Employee’s use of workplace computers is often watched by employers. This is commonly for security reasons or to ensure appropriate behaviour. Legislation in NSW is very specific however, that unless workplace computer surveillance is carried out in accordance with a workplace policy it is unlawful. This includes monitoring internet use or emails.

Workplace Surveillance Policies

The Workplace Surveillance Act 2005 (NSW) provides that a policy must be in place for an employer to undertake workplace computer surveillance. Employees must be given notice of that policy. Commonly, employers include a notice of surveillance in a new employee’s contract. However, if employers are introducing computer surveillance into the workplace they must provide employees at least 14 days written notice.

Under the Act the notice must include:

  • the kind of surveillance to be carried out (i.e. computer, camera or tracking surveillance)
  • how the surveillance will be carried out
  • when the surveillance will start
  • whether the surveillance will be continuous or intermittent; and
  • whether the surveillance will be for a specified limited period or ongoing.

A written email conveying this information constitutes notice.
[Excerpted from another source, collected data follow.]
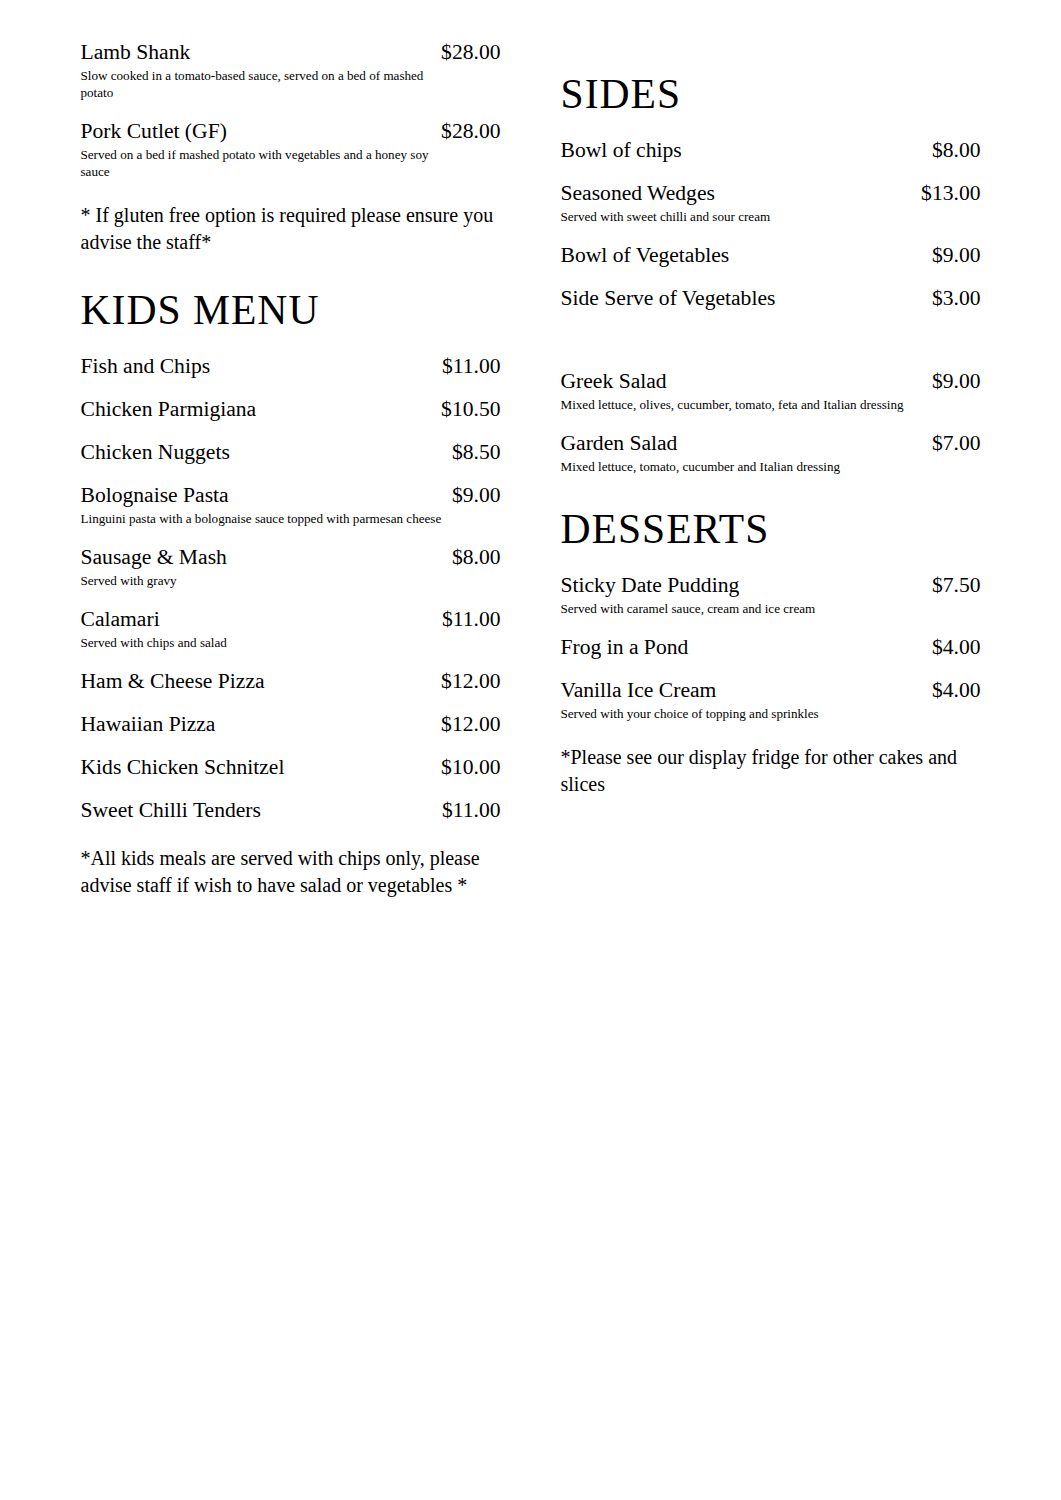Lamb Shank $28.00
Slow cooked in a tomato-based sauce, served on a bed of mashed potato
Pork Cutlet (GF) $28.00
Served on a bed if mashed potato with vegetables and a honey soy sauce
* If gluten free option is required please ensure you advise the staff*
KIDS MENU
Fish and Chips $11.00
Chicken Parmigiana $10.50
Chicken Nuggets $8.50
Bolognaise Pasta $9.00
Linguini pasta with a bolognaise sauce topped with parmesan cheese
Sausage & Mash $8.00
Served with gravy
Calamari $11.00
Served with chips and salad
Ham & Cheese Pizza $12.00
Hawaiian Pizza $12.00
Kids Chicken Schnitzel $10.00
Sweet Chilli Tenders $11.00
*All kids meals are served with chips only, please advise staff if wish to have salad or vegetables *
SIDES
Bowl of chips $8.00
Seasoned Wedges $13.00
Served with sweet chilli and sour cream
Bowl of Vegetables $9.00
Side Serve of Vegetables $3.00
Greek Salad $9.00
Mixed lettuce, olives, cucumber, tomato, feta and Italian dressing
Garden Salad $7.00
Mixed lettuce, tomato, cucumber and Italian dressing
DESSERTS
Sticky Date Pudding $7.50
Served with caramel sauce, cream and ice cream
Frog in a Pond $4.00
Vanilla Ice Cream $4.00
Served with your choice of topping and sprinkles
*Please see our display fridge for other cakes and slices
Consequences for Breaching the Requirements

Breach of the legislative requirements can carry a fine of up to 50 penalty units (up to $5,500). It is therefore crucial that employers have a comprehensive policy in place and notice is appropriately given to employees if computer surveillance is to be undertaken. It is also important for employees to understand their rights under the Act and to know what information is being gathered by their workplace.